# Task inputs

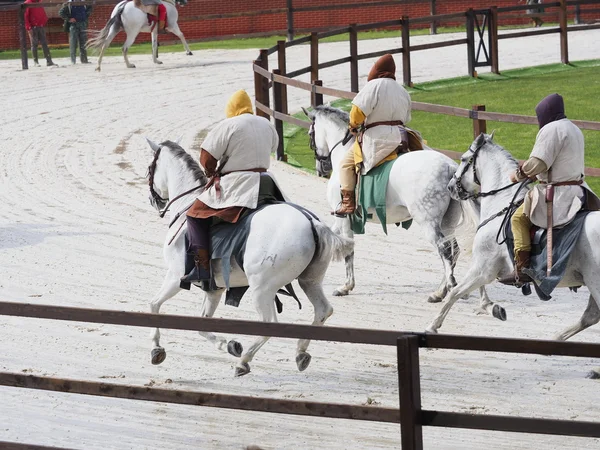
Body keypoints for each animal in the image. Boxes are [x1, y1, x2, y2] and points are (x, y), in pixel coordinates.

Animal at [145, 140, 352, 376]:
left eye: (149, 169)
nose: (153, 201)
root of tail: (312, 223)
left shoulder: (175, 277)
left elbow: (154, 305)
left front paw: (156, 348)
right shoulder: (214, 289)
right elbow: (202, 323)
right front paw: (227, 344)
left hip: (262, 289)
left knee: (270, 324)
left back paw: (244, 361)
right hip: (310, 281)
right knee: (322, 310)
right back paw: (300, 351)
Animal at [304, 106, 496, 310]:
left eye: (310, 134)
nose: (321, 168)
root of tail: (451, 167)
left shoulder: (343, 218)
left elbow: (348, 249)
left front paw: (346, 286)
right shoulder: (340, 219)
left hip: (428, 222)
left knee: (444, 249)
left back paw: (449, 287)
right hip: (447, 223)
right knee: (454, 250)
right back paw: (439, 292)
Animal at [428, 134, 600, 352]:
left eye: (464, 159)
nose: (451, 187)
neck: (501, 203)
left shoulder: (483, 270)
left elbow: (455, 293)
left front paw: (432, 326)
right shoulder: (483, 270)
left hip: (595, 282)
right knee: (590, 316)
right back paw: (554, 340)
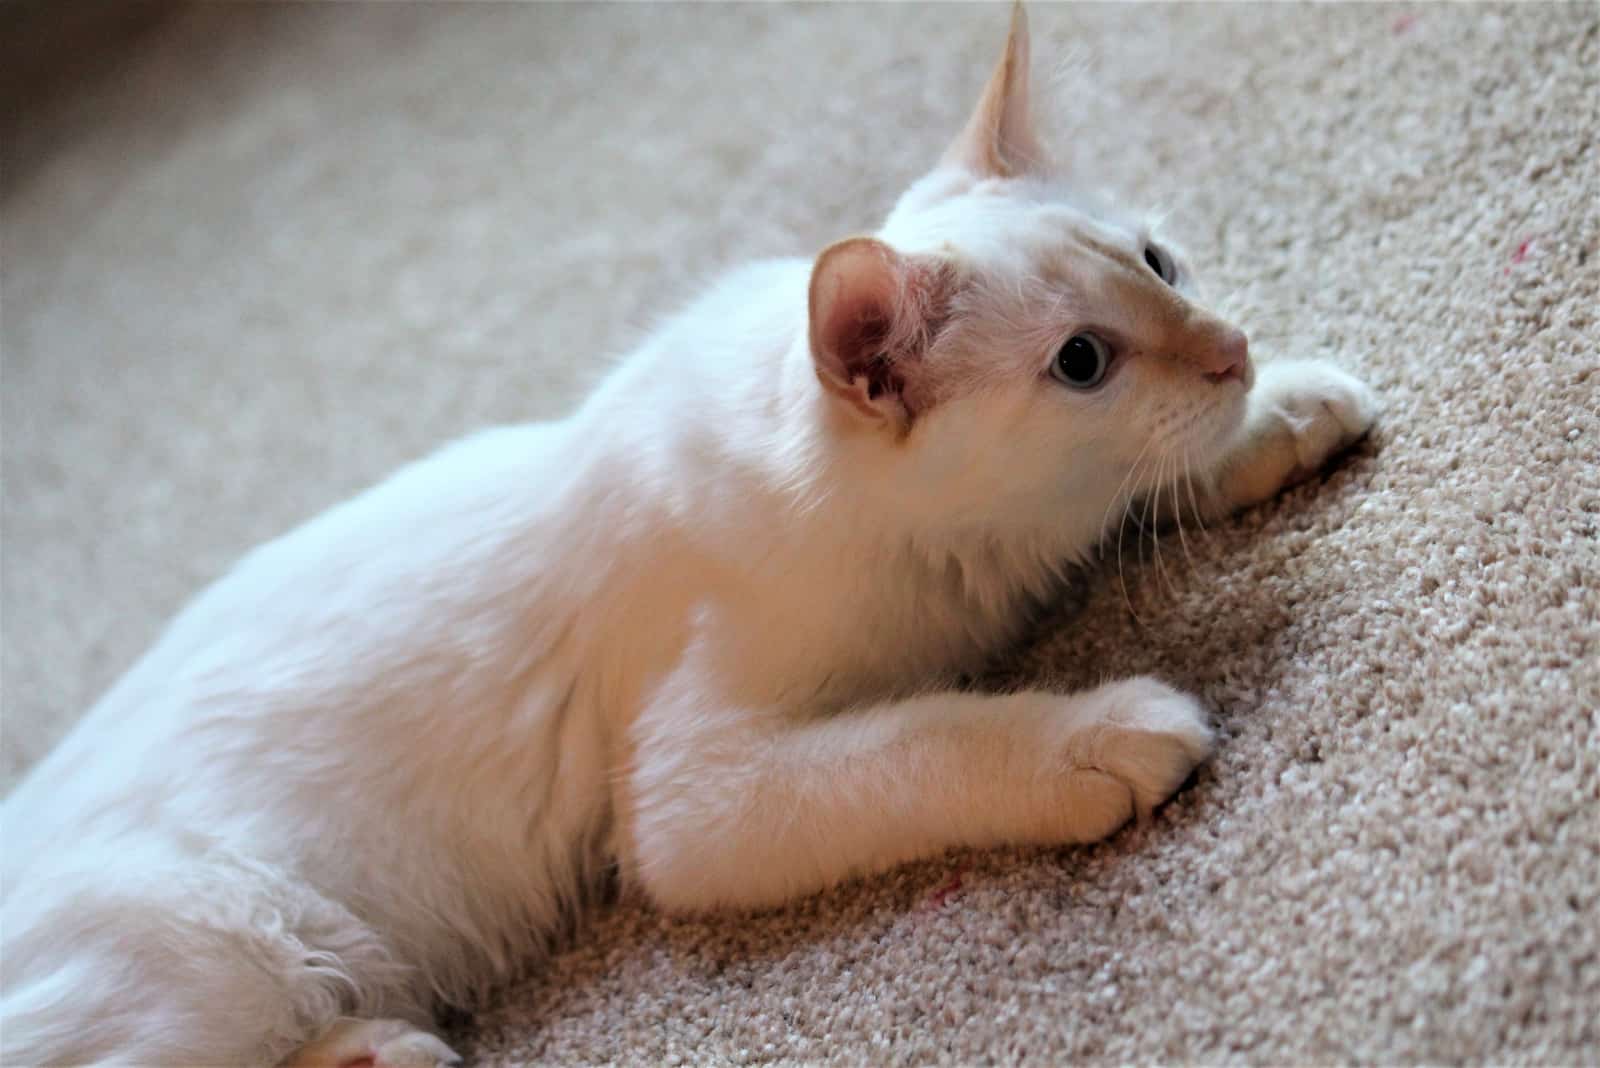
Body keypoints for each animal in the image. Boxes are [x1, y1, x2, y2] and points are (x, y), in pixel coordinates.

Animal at [0, 4, 1376, 1061]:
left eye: (1159, 263)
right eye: (1081, 362)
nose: (1229, 349)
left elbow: (1125, 494)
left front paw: (1277, 410)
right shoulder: (698, 795)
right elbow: (923, 743)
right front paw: (1097, 735)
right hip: (225, 946)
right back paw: (375, 1048)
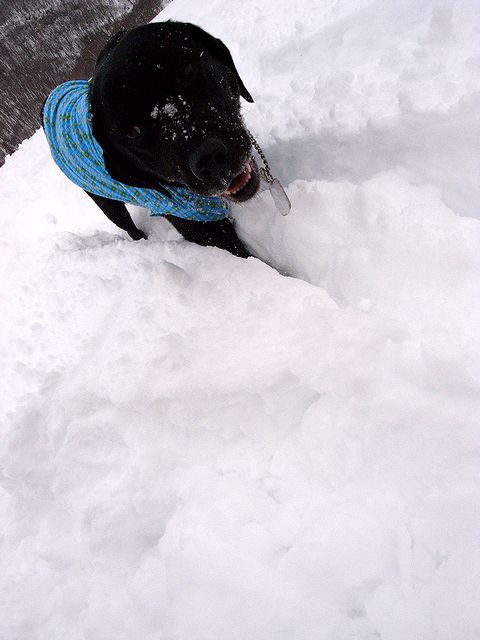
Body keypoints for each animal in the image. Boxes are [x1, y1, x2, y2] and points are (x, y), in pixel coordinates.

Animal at [43, 22, 260, 258]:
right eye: (133, 132)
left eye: (186, 70)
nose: (210, 158)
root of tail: (50, 97)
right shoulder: (200, 225)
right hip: (107, 204)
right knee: (127, 226)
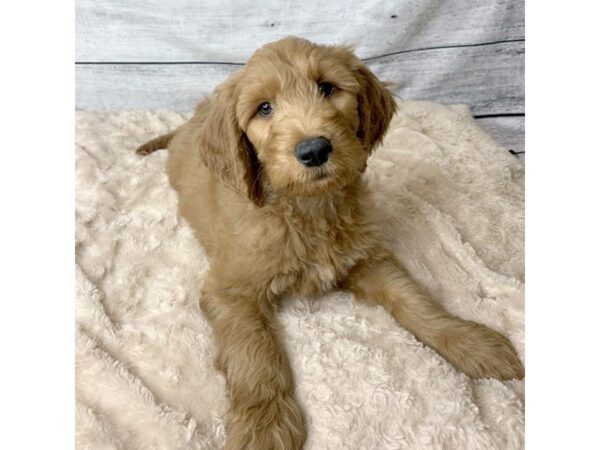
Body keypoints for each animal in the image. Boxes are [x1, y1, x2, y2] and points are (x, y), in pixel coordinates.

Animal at [138, 36, 524, 450]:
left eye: (326, 88)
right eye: (264, 108)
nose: (314, 150)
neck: (309, 208)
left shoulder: (368, 258)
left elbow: (414, 299)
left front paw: (471, 342)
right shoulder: (230, 290)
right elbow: (254, 352)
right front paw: (265, 424)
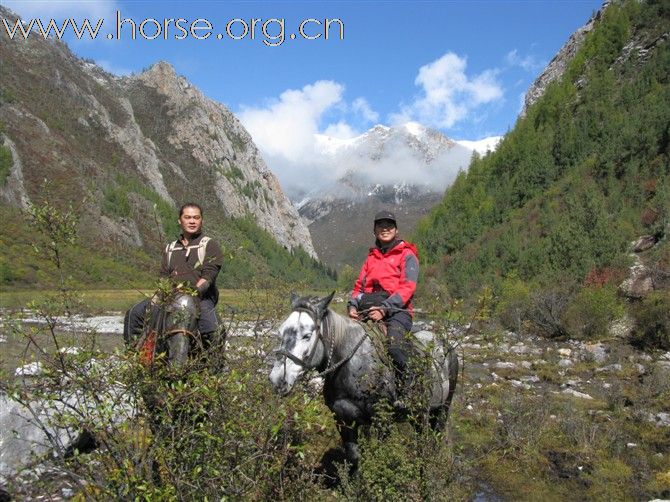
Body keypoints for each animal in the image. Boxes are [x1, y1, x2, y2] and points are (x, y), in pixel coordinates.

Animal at [270, 292, 460, 464]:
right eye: (280, 331)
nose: (277, 379)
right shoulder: (343, 421)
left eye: (307, 336)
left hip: (440, 410)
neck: (351, 363)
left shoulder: (383, 421)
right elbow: (354, 458)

# Problem requirements
Copy the material above word for word, images excluded.

# Answer
Body keypoints for each animal in the image. Boxes are [x1, y1, x2, y2] and points are (x, y), in pixel coordinates.

Animal at [145, 140, 352, 376]:
left eye: (149, 169)
nose: (153, 201)
root of tail: (312, 223)
left shoulder: (175, 277)
left elbow: (154, 305)
left front paw: (156, 348)
right shoulder: (214, 289)
right elbow: (202, 323)
right front paw: (227, 344)
left hip: (262, 289)
left knee: (270, 324)
left back paw: (244, 361)
right hip: (310, 281)
right knee: (322, 310)
right back paw: (300, 351)
Animal at [304, 106, 496, 310]:
left eye: (310, 134)
nose: (321, 168)
root of tail: (451, 167)
left shoulder: (343, 218)
left elbow: (348, 249)
left front paw: (346, 286)
right shoulder: (340, 219)
left hip: (428, 222)
left knee: (444, 249)
left back paw: (449, 287)
right hip: (447, 223)
right knee: (454, 250)
right back paw: (439, 292)
Animal at [428, 134, 600, 352]:
left eye: (464, 159)
nose: (451, 187)
neck: (501, 203)
left shoulder: (483, 270)
left elbow: (455, 293)
left front paw: (432, 326)
right shoulder: (483, 270)
left hip: (595, 282)
right knee: (590, 316)
right back paw: (554, 340)
Body keypoints for each animal in the image. Boxes are [x1, y1, x2, y2] and points are (x, y), in pixel coordinates.

Animal at [0, 4, 1376, 1061]:
left eye: (1159, 263)
right eye: (1081, 362)
nose: (1229, 349)
left elbow: (1125, 494)
left front paw: (1277, 410)
right shoulder: (698, 795)
right elbow: (923, 743)
right front paw: (1097, 735)
right hip: (225, 946)
right back paw: (375, 1048)
Body keypoints for each animal in the image. Boxes are [x1, y1, x2, y2] and points are (x, y), in pixel coordinates.

Animal at [43, 22, 260, 258]:
right eye: (133, 132)
left eye: (186, 70)
nose: (210, 158)
root of tail: (50, 97)
right shoulder: (200, 225)
right hip: (107, 204)
right knee: (127, 226)
Body keypoints for each animal in the image. Boxes are [x1, y1, x2, y2] and points are (x, y), in pixel coordinates.

Animal at [138, 36, 524, 450]:
left eye: (326, 88)
right eye: (264, 108)
nose: (314, 150)
neck: (309, 208)
left shoulder: (368, 258)
left elbow: (414, 299)
left front paw: (471, 342)
right shoulder: (230, 290)
right elbow: (254, 352)
right front paw: (265, 424)
Body keypoints for each animal in the image. Boxes are [x1, y1, x2, y2] and points are (x, y), in pixel coordinates.

Animal at [270, 292, 460, 464]:
right eye: (280, 331)
nose: (277, 379)
right shoulder: (343, 421)
left eye: (307, 336)
left hip: (440, 410)
neck: (351, 363)
left shoulder: (383, 421)
right elbow: (354, 458)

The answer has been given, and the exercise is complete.